Ce qui fait tourner la machine ? Des équipes engagées, un outil industriel régulièrement modernisé et une capacité à jongler entre différents secteurs, de l’aéronautique à l’automobile, jusqu’à la domotique. Sans oublier des clients de premier plan et un statut de fournisseur privilégié auprès des grands avionneurs, véritable feu vert sur l’autoroute industrielle.
Deux acquisitions qui font décoller de nouvelles activités
Dernier coup d’accélérateur en date, l’intégration des établissements Echeverria à Hendaye et de la société Lopez à Tarnos. Deux opérations qui ne relèvent pas du simple ajout de pièces, mais bien d’une mise à niveau complète du véhicule industriel.
Avec Echeverria, Mecadaq renforce sa présence dans l’univers des cabines d’avion. En effet, spécialiste de l’usinage et de l’assemblage de composants complexes, l’entreprise apporte une expertise pointue sur les structures de sièges pilotes et les aménagements haut de gamme. Une niche en plein essor, portée par la montée en gamme des cabines et les attentes croissantes en matière de confort.
De son côté, Lopez ouvre la porte du marché de la maintenance aéronautique. Rectification, ajustage, contrôles ou essais, l’entreprise maîtrise l’art de redonner une seconde vie à des pièces critiques, notamment pour les moteurs d’hélicoptères. Une activité stratégique, où la réactivité est aussi essentielle que la précision.
Avec ces deux acquisitions, Mecadaq élargit véritablement son terrain de jeu. Deux nouvelles divisions voient le jour, l’une dédiée aux cabines, l’autre à la maintenance, consolidant ainsi une offre à forte valeur ajoutée.
Label Aero Excellence et ISO 14001
Autre signal fort au tableau de bord, l’obtention du label Aero Excellence Bronze pour le site de Tarnos. Une distinction qui agit comme un contrôle technique grandeur nature pour les industriels de l’aéronautique. Derrière ce label, trois piliers incontournables : la performance industrielle, la maîtrise des processus et l’engagement environnemental. Autrement dit, une capacité à livrer à l’heure, à garantir une traçabilité sans faille et à s’inscrire dans une dynamique durable.

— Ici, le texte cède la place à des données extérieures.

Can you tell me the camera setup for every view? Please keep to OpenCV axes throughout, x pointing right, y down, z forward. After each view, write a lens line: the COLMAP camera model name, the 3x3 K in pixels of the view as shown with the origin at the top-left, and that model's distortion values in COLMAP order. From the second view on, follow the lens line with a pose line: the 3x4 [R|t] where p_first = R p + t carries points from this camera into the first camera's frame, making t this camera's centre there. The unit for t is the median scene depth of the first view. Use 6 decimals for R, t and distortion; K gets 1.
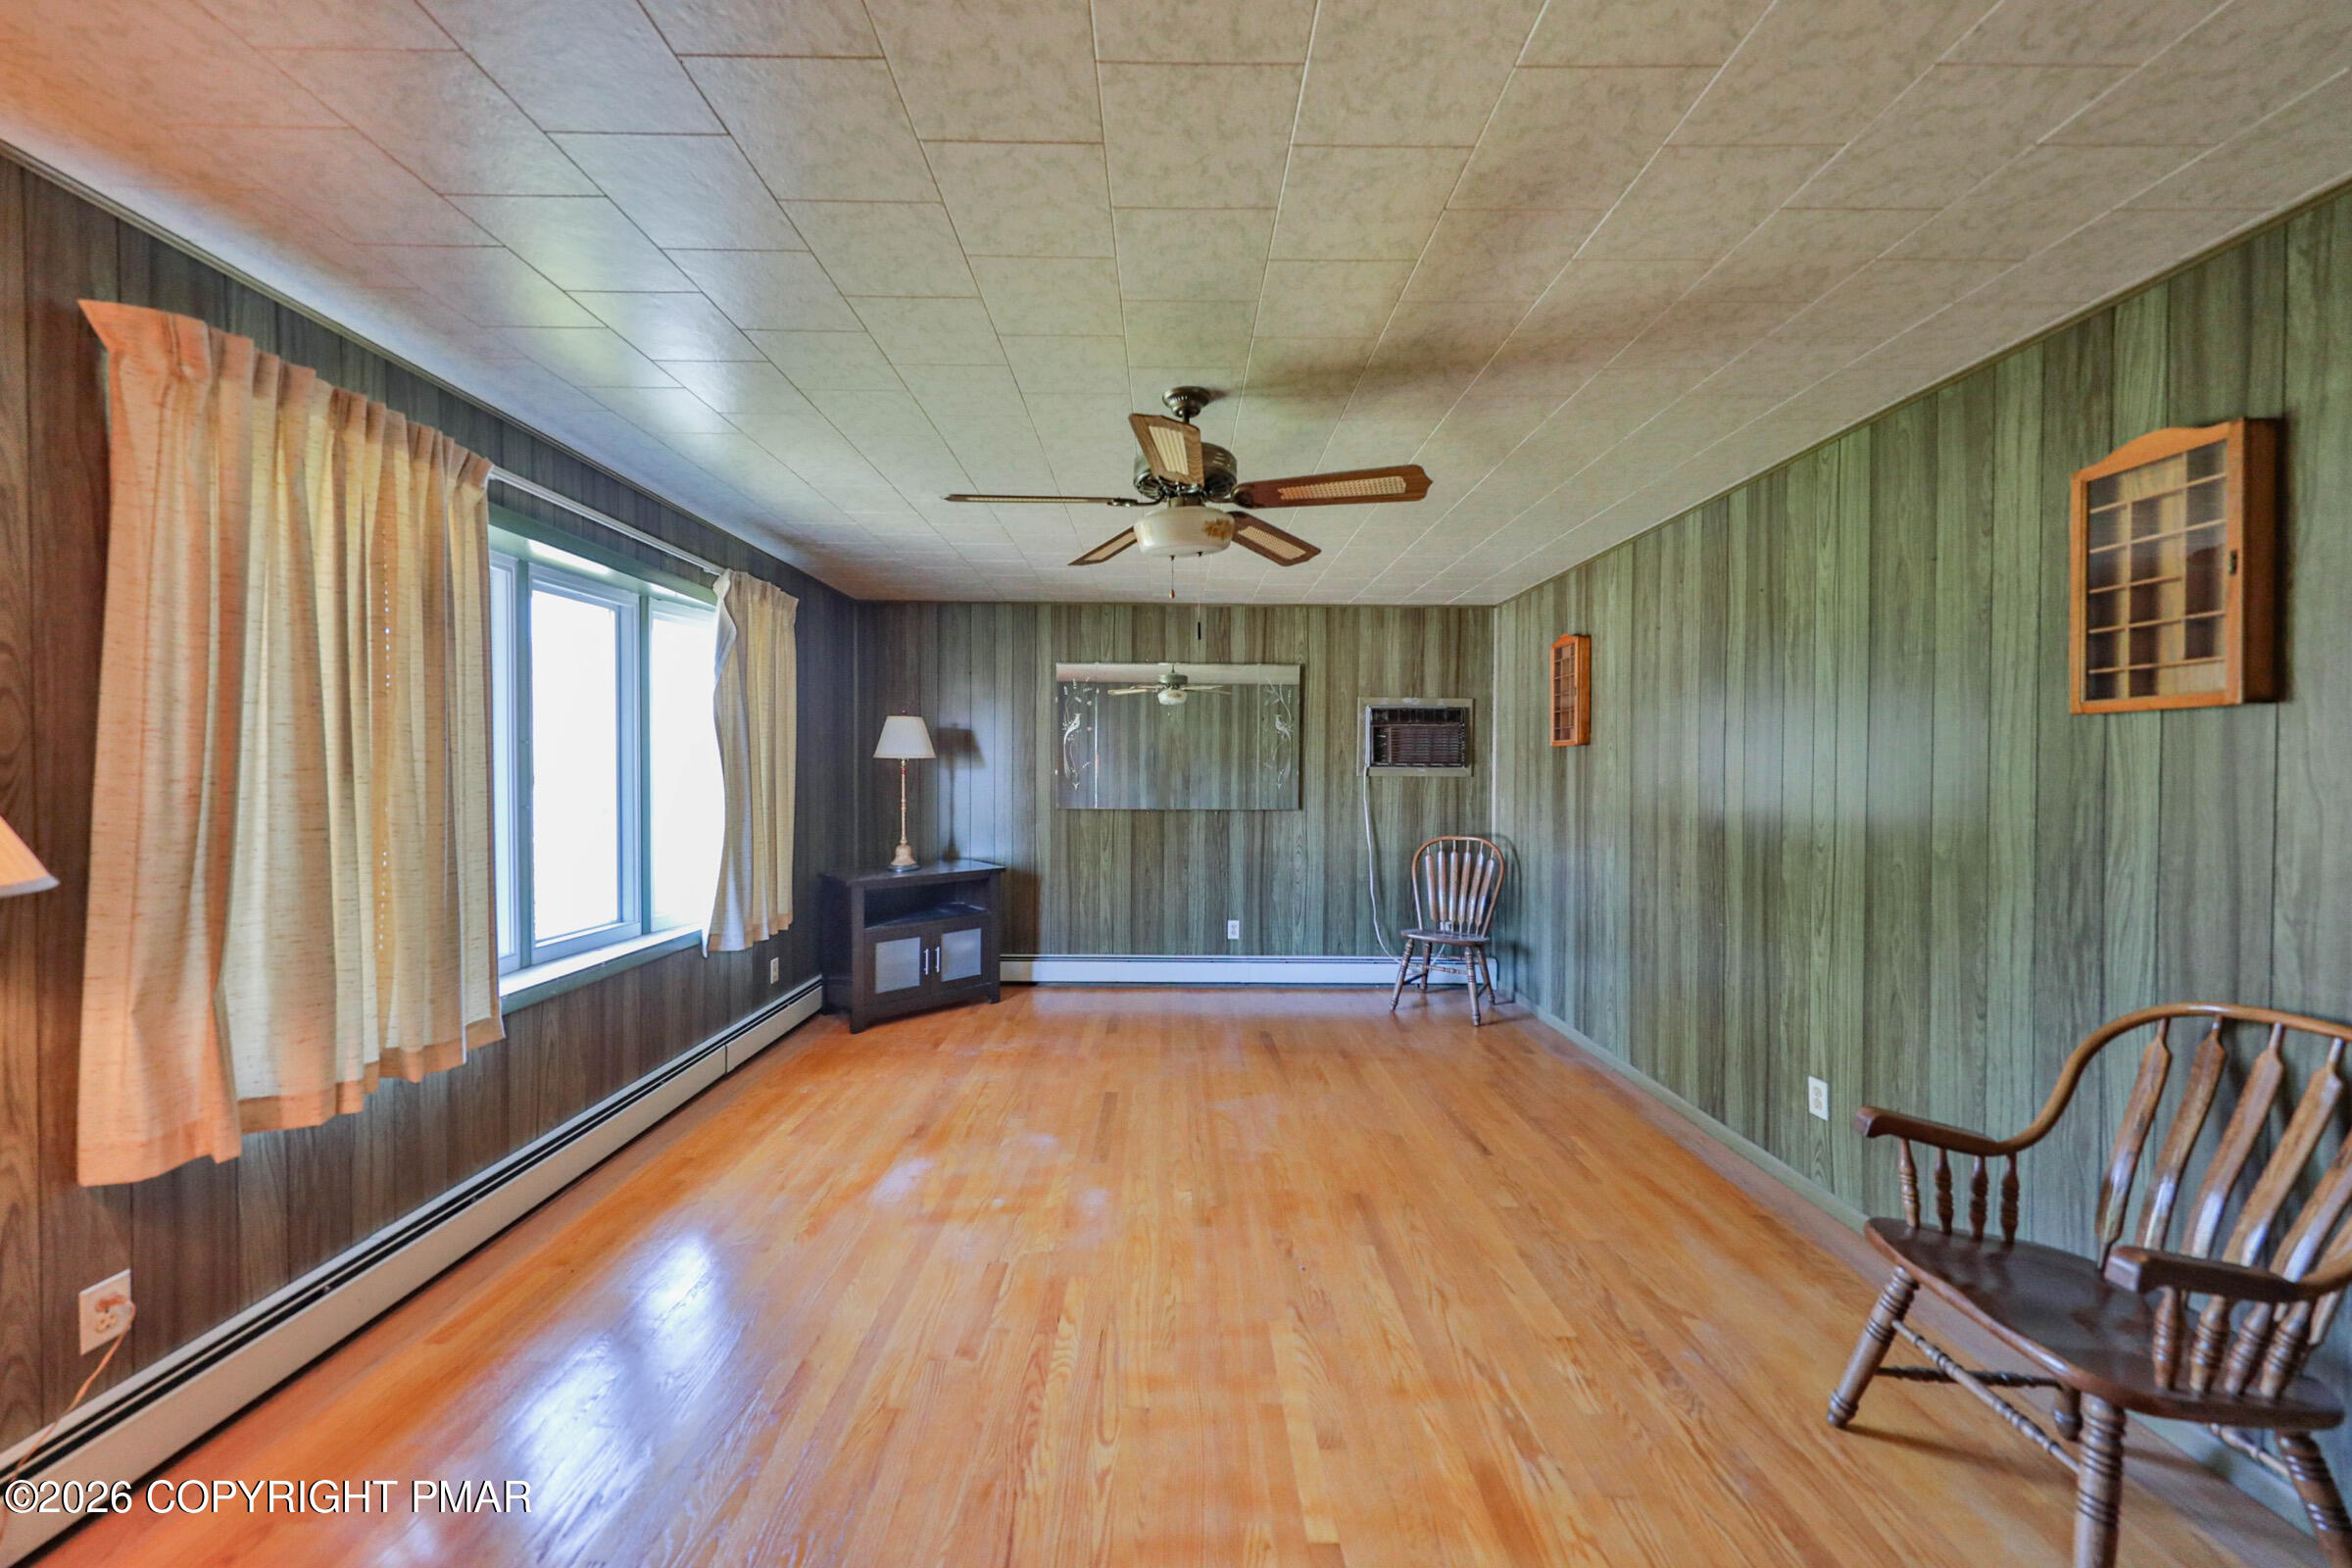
lens RADIAL K [[802.9, 0, 1171.9], [0, 802.9, 772.8], [0, 0, 1]] dist [0.000691, -0.000105]
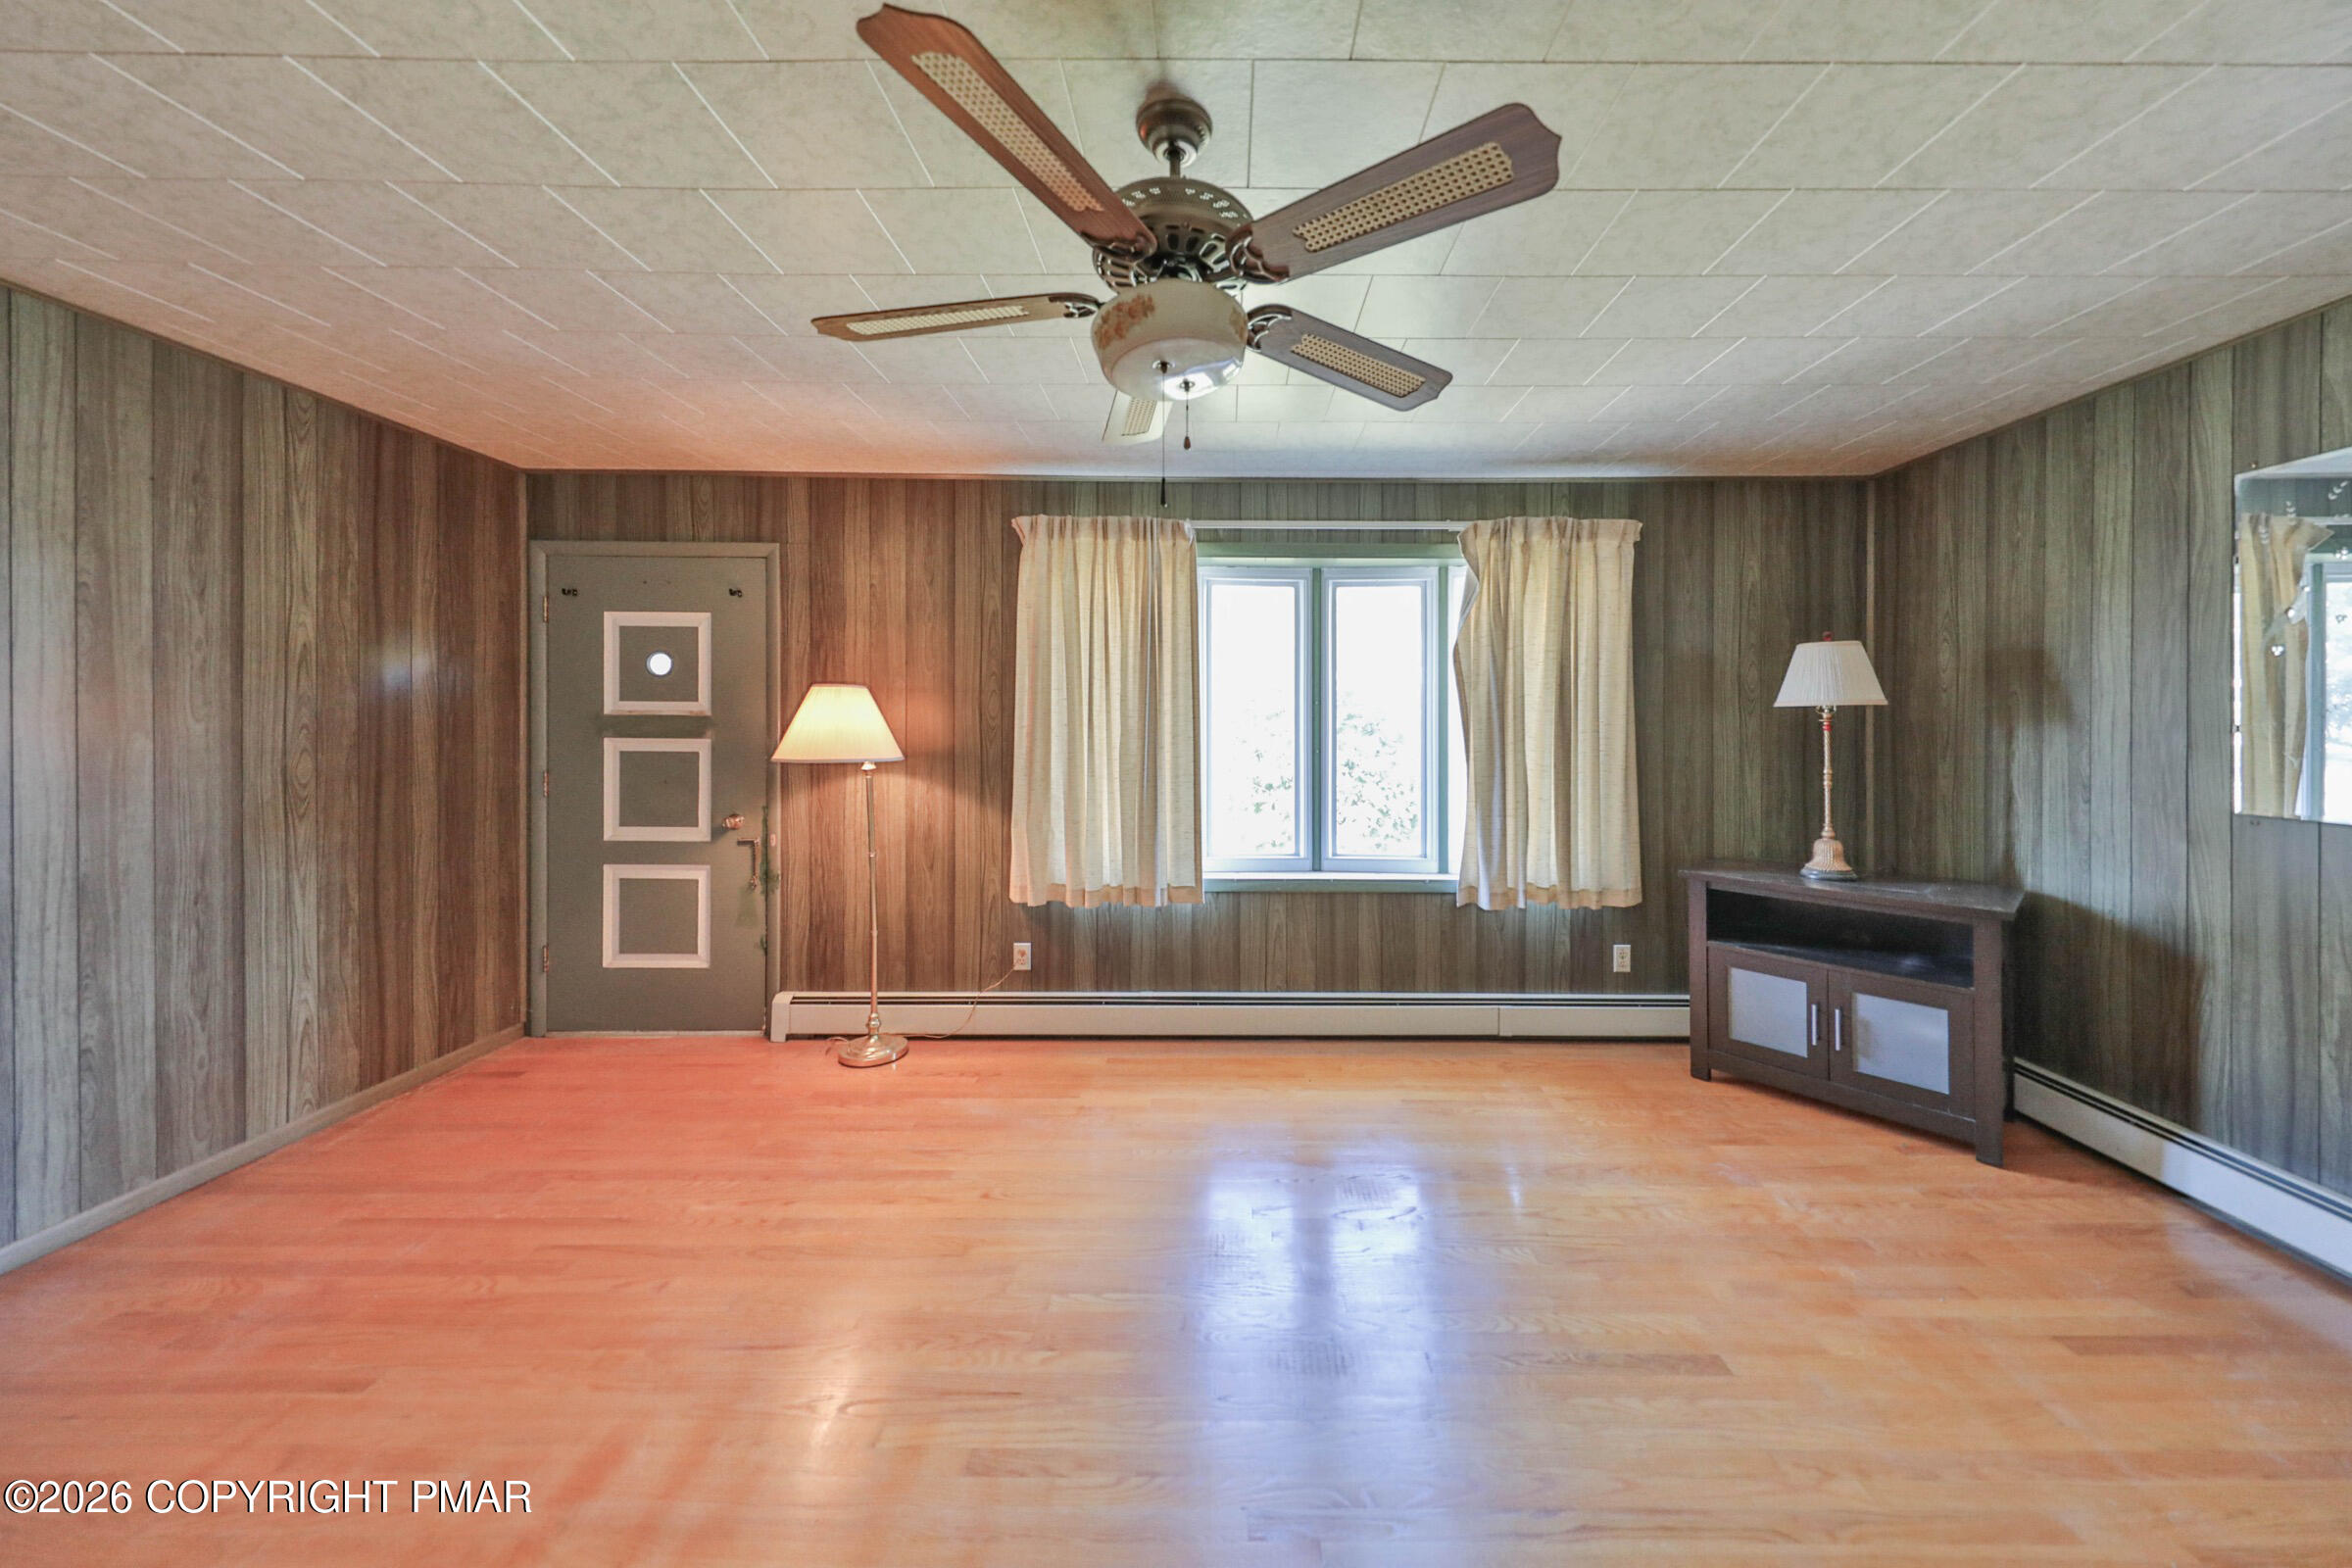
lens RADIAL K [[794.5, 0, 1233.7], [0, 794.5, 724.6], [0, 0, 1]] dist [-0.000030, 0.000015]
pose [[0.003101, -0.006950, -0.999971, 0.426062], [-0.006189, 0.999957, -0.006970, 0.006059], [0.999976, 0.006210, 0.003058, 0.701042]]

Pour Mecadaq, cette reconnaissance valide des années d’efforts et confirme son positionnement dans la cour des grands. C’est aussi un signal clair envoyé aux partenaires, leur signifiant que la machine est fiable, prête à monter en régime et déjà en route vers le niveau supérieur.
Dans un secteur où chaque gramme compte, y compris en matière d’empreinte environnementale, Mecadaq appuie également sur la pédale de la transition écologique. L’obtention de la certification ISO 14001 vient concrétiser cet engagement.
Plus qu’un simple label, cette norme traduit une transformation en profondeur des pratiques. Gestion des ressources, réduction des impacts, amélioration continue, l’entreprise intègre désormais l’environnement dans chaque rouage de son activité.
Cet engagement s’inscrit dans une démarche plus large, entre pactes internationaux et initiatives sectorielles. Une manière pour Mecadaq de prouver que performance industrielle et responsabilité environnementale peuvent avancer sur la même voie.
Cap sur 2030
Avec près de 350 collaborateurs, une présence internationale et des ambitions clairement affichées, Mecadaq regarde désormais loin devant. L’objectif est fixé : franchir un nouveau palier de chiffre d’affaires d’ici la fin de la décennie.
Portée par ses actionnaires et par une stratégie de croissance maîtrisée, l’entreprise continue d’ajuster sa trajectoire. Entre acquisitions ciblées, montée en gamme et diversification, elle affine son plan de vol avec précision. Dans ce cockpit industriel, chaque indicateur semble au vert. Et Mecadaq a déjà prouvé qu’elle savait garder le cap, même en zone de turbulences.